Usually, a solar farm is built to prevent changes to the environment, but if we built one in the Sahara, it might cause some changes of its own.

If we lined the desert floor with giant solar panels, it would double the rainfall in the region and increase vegetation cover by about 20 percent. Sound a little unbelievable?

Saharan sand is unusually light in color, which means that it tends to reflect a lot of light and heat back up into the air. If we covered the sand in dark solar panels, it would mean that more sun would be absorbed, and the ground temperature would increase.

Warmer air rises to areas in the atmosphere where it’s cooler, and moisture there condenses and falls as rain. Before you knew it, one of the most extreme climates on Earth would undergo a significant makeover.

So if these solar panels would not only provide sustainable energy solutions, but also add much-needed greenery to our largest desert, then what are we waiting for? Shouldn’t we be out there building these things already?

Well, it’s a little more complicated than that. For one thing, it’s great to produce enough energy to power the world, but then you have to worry about how you’re going to get it to everyone.

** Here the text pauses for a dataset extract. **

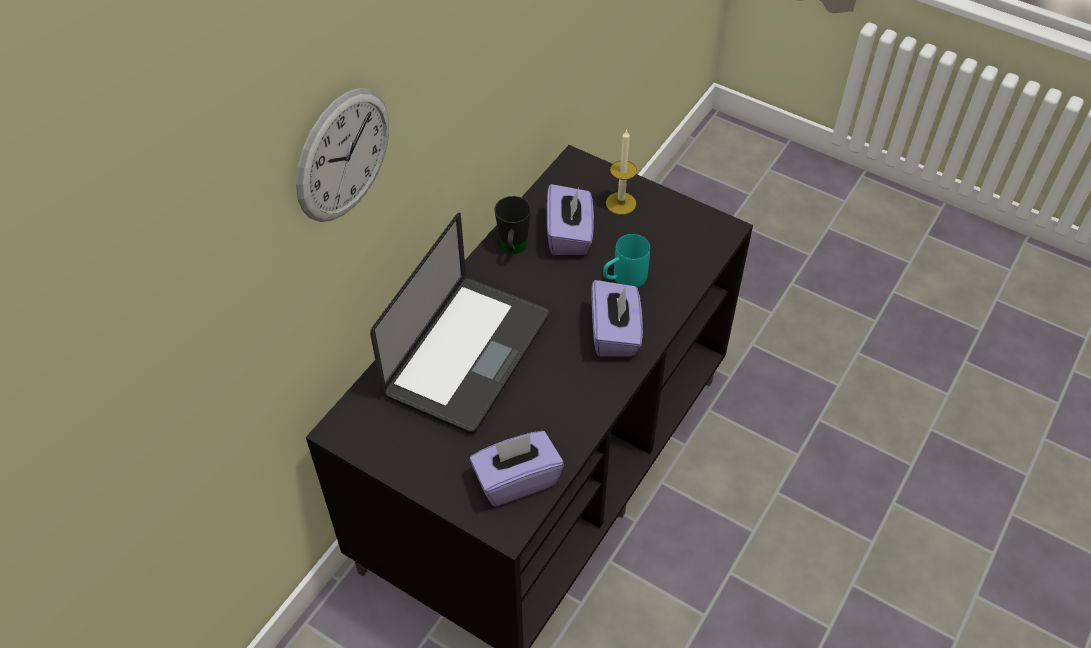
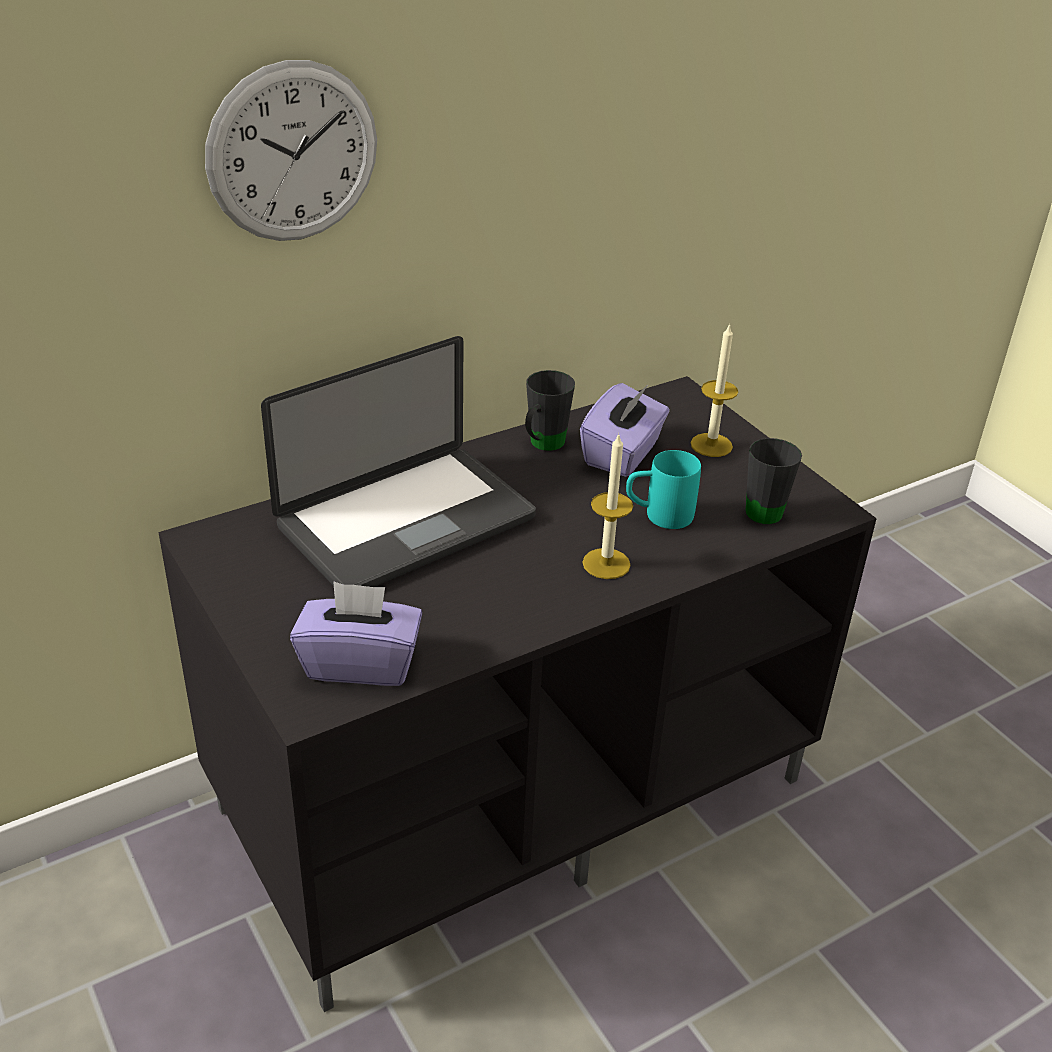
camera: 25 degrees right, 15 degrees down
(615, 333) = (606, 563): purple tissue box -> candle
(687, 244) = (770, 509): none -> black mug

The most likely place this energy would travel to first is to Europe. Exporting sustainable energy would do great things for a lot of African economies, but would they have the means to do it?

Currently, electrical grids in Africa aren’t very reliable, and they’d need power lines of around 800 – 3,000 km (500 to 2,000 miles) to get where they needed to go. Transporting power over long distances leads to power loss of up to 10%, which means that an already expensive project would get even more pricey.

And where would all the money come from? Africa is home to quite a few unstable governments, the kind that raise some pretty big red flags with investors of multi-billion dollar projects like this one.

On top of that, this would be a long-term project, so there’d be a lot of moving parts. Several countries would have to be involved, and any one of them might see a changing political landscape over the years that could disrupt, or put an end to the whole thing.

As great as this project could be, it would probably be better to attempt it on a small scale first. Maybe solar panels could be used to power some small African villages, and help to spread access to electricity, but that’s a topic for another What-If.